• **Dataset entries**:
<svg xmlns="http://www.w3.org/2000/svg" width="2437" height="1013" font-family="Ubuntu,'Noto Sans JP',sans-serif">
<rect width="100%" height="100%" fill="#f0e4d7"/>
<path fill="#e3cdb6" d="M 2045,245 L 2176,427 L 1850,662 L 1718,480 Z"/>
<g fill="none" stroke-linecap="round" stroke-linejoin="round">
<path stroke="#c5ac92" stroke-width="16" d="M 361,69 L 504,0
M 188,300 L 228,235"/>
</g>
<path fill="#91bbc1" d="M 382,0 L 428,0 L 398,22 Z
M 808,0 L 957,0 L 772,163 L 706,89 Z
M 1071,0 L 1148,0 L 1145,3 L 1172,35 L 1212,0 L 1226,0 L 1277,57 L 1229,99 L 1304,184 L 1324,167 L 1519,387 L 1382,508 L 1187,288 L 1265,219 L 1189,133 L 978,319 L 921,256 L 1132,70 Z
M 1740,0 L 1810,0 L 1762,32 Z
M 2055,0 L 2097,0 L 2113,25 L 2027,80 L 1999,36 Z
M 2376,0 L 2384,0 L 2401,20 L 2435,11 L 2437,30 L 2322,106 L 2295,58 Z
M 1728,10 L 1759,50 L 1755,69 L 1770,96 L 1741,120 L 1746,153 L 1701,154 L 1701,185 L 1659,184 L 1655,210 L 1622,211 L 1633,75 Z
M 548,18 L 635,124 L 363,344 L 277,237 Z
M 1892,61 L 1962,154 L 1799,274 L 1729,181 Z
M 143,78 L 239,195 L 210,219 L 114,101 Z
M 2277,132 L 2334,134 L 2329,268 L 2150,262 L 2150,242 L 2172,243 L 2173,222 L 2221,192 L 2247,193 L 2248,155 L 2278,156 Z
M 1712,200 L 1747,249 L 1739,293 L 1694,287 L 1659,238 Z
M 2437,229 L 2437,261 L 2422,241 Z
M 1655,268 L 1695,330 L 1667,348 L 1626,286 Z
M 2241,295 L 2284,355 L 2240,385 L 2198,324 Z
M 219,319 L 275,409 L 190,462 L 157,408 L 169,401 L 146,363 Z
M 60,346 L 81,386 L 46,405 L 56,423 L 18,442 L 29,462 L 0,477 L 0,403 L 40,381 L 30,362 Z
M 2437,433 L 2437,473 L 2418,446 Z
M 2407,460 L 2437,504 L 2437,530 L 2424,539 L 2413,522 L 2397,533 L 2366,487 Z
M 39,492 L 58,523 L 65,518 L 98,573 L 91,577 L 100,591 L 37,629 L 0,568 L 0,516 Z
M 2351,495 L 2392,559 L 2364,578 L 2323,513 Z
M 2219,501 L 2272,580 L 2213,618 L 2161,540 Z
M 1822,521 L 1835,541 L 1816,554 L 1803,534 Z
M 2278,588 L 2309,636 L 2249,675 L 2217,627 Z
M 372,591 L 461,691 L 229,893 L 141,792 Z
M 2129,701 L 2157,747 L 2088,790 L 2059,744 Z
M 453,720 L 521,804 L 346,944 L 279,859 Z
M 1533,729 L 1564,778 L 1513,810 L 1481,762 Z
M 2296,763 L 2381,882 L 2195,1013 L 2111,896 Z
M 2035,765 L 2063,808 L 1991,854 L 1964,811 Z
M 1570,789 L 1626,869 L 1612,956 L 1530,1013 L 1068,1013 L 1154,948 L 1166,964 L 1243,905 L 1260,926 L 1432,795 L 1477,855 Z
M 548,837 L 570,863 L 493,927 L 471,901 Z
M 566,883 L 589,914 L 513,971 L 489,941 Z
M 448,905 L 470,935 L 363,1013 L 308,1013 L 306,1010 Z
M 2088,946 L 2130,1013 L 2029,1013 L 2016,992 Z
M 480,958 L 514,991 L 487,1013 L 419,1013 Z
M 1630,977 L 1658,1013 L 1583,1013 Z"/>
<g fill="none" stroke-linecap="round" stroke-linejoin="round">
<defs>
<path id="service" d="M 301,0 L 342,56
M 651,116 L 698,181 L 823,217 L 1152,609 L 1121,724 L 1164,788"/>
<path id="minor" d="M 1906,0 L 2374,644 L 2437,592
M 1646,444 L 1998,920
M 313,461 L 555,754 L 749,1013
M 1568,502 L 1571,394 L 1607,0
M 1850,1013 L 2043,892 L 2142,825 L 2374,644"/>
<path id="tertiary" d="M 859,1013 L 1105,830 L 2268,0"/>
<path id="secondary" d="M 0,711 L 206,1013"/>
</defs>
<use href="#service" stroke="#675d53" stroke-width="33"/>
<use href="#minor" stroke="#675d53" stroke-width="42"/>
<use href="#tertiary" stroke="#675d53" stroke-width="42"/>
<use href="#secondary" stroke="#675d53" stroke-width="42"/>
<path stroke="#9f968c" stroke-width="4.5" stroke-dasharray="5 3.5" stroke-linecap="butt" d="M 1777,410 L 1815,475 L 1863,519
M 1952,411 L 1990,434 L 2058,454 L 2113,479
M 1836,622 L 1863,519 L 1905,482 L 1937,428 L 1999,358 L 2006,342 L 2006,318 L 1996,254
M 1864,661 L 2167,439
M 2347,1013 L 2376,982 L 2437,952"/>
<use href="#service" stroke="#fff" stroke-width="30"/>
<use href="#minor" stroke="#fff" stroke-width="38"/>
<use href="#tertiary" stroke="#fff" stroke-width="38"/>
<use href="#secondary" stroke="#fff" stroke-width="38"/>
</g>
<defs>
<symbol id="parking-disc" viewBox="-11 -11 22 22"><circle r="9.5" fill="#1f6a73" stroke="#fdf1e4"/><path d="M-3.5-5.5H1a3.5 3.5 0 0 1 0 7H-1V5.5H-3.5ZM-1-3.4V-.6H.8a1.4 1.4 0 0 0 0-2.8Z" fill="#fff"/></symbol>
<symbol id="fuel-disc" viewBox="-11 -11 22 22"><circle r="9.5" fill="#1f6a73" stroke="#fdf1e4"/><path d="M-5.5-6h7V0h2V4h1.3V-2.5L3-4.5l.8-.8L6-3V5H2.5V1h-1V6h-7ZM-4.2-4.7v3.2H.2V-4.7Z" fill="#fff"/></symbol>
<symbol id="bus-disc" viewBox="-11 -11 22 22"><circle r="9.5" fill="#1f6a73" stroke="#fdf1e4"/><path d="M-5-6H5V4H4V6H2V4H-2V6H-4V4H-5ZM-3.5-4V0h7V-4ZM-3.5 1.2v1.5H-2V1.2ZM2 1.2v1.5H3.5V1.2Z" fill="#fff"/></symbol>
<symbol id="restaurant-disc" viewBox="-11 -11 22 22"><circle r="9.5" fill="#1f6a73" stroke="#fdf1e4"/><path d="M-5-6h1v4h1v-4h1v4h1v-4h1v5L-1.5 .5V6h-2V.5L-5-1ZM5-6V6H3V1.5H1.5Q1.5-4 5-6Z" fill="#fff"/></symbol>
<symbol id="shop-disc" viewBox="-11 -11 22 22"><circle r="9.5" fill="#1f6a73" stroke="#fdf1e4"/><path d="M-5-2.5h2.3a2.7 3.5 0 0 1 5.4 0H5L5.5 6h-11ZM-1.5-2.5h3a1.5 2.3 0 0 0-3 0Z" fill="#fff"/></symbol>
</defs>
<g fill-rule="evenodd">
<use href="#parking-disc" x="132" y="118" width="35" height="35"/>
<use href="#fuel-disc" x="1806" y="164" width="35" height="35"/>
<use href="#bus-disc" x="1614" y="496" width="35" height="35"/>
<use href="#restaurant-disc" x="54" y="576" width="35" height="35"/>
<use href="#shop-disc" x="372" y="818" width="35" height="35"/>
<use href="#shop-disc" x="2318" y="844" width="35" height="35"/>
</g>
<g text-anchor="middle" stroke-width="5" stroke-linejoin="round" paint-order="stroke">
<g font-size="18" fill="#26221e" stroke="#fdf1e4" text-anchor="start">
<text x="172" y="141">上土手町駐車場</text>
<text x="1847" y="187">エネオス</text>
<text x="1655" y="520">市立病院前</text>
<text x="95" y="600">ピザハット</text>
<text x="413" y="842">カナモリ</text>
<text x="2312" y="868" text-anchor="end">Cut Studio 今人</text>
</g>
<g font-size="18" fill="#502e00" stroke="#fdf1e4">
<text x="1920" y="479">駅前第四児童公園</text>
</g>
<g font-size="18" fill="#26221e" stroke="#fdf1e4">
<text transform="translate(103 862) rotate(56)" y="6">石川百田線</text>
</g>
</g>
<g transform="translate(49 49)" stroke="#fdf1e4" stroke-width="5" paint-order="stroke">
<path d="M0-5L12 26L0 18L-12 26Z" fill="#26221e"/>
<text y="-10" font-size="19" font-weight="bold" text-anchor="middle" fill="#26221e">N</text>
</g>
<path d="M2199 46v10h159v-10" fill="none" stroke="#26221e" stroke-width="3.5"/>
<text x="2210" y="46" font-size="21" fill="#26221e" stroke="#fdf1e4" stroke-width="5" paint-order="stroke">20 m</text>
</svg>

• **Work item**: Output the lines of the records above exactly as they appear, from the line containing "M 2278,588 L 2309,636 L 2249,675 L 2217,627 Z" through the line containing "M 1864,661 L 2167,439".

• **Response**:
M 2278,588 L 2309,636 L 2249,675 L 2217,627 Z
M 372,591 L 461,691 L 229,893 L 141,792 Z
M 2129,701 L 2157,747 L 2088,790 L 2059,744 Z
M 453,720 L 521,804 L 346,944 L 279,859 Z
M 1533,729 L 1564,778 L 1513,810 L 1481,762 Z
M 2296,763 L 2381,882 L 2195,1013 L 2111,896 Z
M 2035,765 L 2063,808 L 1991,854 L 1964,811 Z
M 1570,789 L 1626,869 L 1612,956 L 1530,1013 L 1068,1013 L 1154,948 L 1166,964 L 1243,905 L 1260,926 L 1432,795 L 1477,855 Z
M 548,837 L 570,863 L 493,927 L 471,901 Z
M 566,883 L 589,914 L 513,971 L 489,941 Z
M 448,905 L 470,935 L 363,1013 L 308,1013 L 306,1010 Z
M 2088,946 L 2130,1013 L 2029,1013 L 2016,992 Z
M 480,958 L 514,991 L 487,1013 L 419,1013 Z
M 1630,977 L 1658,1013 L 1583,1013 Z"/>
<g fill="none" stroke-linecap="round" stroke-linejoin="round">
<defs>
<path id="service" d="M 301,0 L 342,56
M 651,116 L 698,181 L 823,217 L 1152,609 L 1121,724 L 1164,788"/>
<path id="minor" d="M 1906,0 L 2374,644 L 2437,592
M 1646,444 L 1998,920
M 313,461 L 555,754 L 749,1013
M 1568,502 L 1571,394 L 1607,0
M 1850,1013 L 2043,892 L 2142,825 L 2374,644"/>
<path id="tertiary" d="M 859,1013 L 1105,830 L 2268,0"/>
<path id="secondary" d="M 0,711 L 206,1013"/>
</defs>
<use href="#service" stroke="#675d53" stroke-width="33"/>
<use href="#minor" stroke="#675d53" stroke-width="42"/>
<use href="#tertiary" stroke="#675d53" stroke-width="42"/>
<use href="#secondary" stroke="#675d53" stroke-width="42"/>
<path stroke="#9f968c" stroke-width="4.5" stroke-dasharray="5 3.5" stroke-linecap="butt" d="M 1777,410 L 1815,475 L 1863,519
M 1952,411 L 1990,434 L 2058,454 L 2113,479
M 1836,622 L 1863,519 L 1905,482 L 1937,428 L 1999,358 L 2006,342 L 2006,318 L 1996,254
M 1864,661 L 2167,439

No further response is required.